Dubbed the “most feared man on Wall Street”, Former FBI special agent BJ Kang has been hired by Binance US to lead a new investigative unit aimed at finding and stopping illegal activity.
According to Krishna Juvvadi, the Binance US head of legal, the “investigations unit” is a brand-new division within the U.S. cryptocurrency exchange. Former FBI special agent BJ Kang will serve as the division’s first “head of investigations.”
In order to find and stop criminal conduct on its platform, Kang will work with law enforcement, regulators, and even other exchanges.
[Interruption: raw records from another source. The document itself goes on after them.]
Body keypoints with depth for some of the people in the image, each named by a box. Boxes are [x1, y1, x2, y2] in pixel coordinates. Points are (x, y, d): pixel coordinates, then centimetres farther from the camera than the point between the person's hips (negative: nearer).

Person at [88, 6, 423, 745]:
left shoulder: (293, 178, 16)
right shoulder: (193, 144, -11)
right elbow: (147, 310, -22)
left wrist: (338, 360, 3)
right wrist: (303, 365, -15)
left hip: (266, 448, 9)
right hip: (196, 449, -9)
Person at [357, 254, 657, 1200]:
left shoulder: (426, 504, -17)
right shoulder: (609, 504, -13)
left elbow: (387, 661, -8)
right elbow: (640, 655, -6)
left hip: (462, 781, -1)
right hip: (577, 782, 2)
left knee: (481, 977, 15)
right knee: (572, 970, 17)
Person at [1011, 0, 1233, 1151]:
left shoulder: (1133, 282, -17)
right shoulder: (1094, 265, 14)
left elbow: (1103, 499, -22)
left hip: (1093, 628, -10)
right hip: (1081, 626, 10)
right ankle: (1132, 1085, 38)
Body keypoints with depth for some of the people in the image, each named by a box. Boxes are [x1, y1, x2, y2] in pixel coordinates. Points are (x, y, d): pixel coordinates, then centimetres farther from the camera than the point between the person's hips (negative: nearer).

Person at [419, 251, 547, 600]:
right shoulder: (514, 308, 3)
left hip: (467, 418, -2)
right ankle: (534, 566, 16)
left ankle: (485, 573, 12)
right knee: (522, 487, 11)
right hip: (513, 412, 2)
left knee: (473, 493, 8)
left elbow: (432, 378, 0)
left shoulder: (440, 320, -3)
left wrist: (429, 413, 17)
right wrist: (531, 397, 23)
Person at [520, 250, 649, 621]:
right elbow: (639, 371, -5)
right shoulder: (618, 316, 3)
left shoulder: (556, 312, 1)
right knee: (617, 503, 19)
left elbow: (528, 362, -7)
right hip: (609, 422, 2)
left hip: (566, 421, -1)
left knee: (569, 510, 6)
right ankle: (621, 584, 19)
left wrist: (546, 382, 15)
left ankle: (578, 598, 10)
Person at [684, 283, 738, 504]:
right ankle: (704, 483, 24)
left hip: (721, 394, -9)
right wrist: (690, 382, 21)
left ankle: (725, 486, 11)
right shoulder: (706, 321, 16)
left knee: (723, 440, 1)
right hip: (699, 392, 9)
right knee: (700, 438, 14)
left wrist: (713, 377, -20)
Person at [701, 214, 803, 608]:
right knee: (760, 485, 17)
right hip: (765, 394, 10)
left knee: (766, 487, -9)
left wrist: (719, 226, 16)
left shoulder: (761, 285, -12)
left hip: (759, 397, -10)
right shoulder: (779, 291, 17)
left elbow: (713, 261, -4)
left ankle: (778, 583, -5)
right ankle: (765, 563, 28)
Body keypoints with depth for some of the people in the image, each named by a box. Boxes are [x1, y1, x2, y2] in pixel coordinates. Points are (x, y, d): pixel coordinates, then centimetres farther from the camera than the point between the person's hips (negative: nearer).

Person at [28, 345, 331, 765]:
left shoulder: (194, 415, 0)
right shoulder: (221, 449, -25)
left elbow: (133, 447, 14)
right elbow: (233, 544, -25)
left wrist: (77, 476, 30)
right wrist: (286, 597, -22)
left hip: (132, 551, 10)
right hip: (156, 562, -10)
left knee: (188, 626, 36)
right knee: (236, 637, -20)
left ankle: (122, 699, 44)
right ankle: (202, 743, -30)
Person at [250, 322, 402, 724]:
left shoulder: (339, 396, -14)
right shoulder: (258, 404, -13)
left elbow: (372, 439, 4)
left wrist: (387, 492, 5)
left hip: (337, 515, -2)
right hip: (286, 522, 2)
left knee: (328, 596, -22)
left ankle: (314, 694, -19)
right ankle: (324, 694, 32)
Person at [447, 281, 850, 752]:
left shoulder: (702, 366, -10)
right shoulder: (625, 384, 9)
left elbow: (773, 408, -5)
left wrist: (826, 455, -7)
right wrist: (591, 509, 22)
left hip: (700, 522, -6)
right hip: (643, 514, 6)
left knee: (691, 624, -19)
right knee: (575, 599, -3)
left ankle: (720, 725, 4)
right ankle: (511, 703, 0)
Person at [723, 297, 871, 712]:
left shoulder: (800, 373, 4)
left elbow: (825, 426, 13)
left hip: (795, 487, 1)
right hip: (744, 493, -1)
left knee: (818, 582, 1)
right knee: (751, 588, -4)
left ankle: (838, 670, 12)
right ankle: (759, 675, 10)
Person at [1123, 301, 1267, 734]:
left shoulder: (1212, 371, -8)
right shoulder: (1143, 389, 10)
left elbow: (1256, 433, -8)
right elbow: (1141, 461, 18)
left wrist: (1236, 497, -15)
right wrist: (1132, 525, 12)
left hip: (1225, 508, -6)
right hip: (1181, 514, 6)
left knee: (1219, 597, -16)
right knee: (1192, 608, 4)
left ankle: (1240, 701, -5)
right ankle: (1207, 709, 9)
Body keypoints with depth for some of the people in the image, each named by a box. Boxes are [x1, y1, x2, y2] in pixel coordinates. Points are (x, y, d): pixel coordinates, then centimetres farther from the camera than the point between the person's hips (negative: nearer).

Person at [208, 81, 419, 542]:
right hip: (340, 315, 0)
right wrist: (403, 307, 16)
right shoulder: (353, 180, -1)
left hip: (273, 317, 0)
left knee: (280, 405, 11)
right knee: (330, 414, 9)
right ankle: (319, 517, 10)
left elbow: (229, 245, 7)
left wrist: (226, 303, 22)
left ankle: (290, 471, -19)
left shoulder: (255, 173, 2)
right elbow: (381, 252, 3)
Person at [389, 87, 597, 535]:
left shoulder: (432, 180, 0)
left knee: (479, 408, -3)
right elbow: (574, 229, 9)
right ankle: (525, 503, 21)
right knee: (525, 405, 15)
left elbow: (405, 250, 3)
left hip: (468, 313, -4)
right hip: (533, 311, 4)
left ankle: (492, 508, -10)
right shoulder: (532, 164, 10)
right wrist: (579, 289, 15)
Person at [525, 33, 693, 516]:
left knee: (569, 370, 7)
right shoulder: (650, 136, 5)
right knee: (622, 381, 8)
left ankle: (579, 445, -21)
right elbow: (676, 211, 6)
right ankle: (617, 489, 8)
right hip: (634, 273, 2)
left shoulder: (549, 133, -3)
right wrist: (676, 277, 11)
He will also create an “investigations infrastructure” for Binance US.
In a statement released on October 20, Binance US claimed that during the previous year, it had reinforced its legal, compliance, and risk operations by adding 145% more staff to those departments and allocating more than one-fifth of the entire workforce to them.
During his nearly 20-year tenure at the FBI, Kang is renowned for leading prominent investigations into insider trading and securities fraud in the traditional financial sector.
After becoming famous for being pictured arresting Raj Rajaratnam, a former hedge fund manager convicted of insider trading, and Bernie Madoff, who was found guilty of conducting the largest Ponzi scheme to date, the former FBI agent was once labeled “the most dreaded man on Wall Street” by Reuters.
He formerly worked for the FBI’s Washington Field Office’s cybercrime unit, where he looked into crimes like extortion, money laundering, and hacking that target financial and crypto companies, among others.
The Securities and Exchange Commission (SEC), which has reportedly requested information regarding two firms allegedly operating as market makers for the platform, is looking into how Binance US may have revealed its potential ties to the companies to users simultaneously with Kang’s hiring.
Binance, which conducts business independently of its US unit, has also had to defend itself against claims made in two Reuters exposés over the last year that the platform processed at least $2.35 billion in hacking-related, investment fraud, and drug sales transactions between 2017 and 2021.
The platform allegedly “swerved scrutiny” from regulators in the US and UK, according to the most recent charges, which were made on October 17. They referenced two different plans that were either presented by employees or affiliates.
It was suggested that Binance backdate service agreements in the U.K. allegation in order to obtain a financial registration exemption, and in the U.S., it was suggested to focus regulators’ attention on a U.S. corporation rather than Binance itself.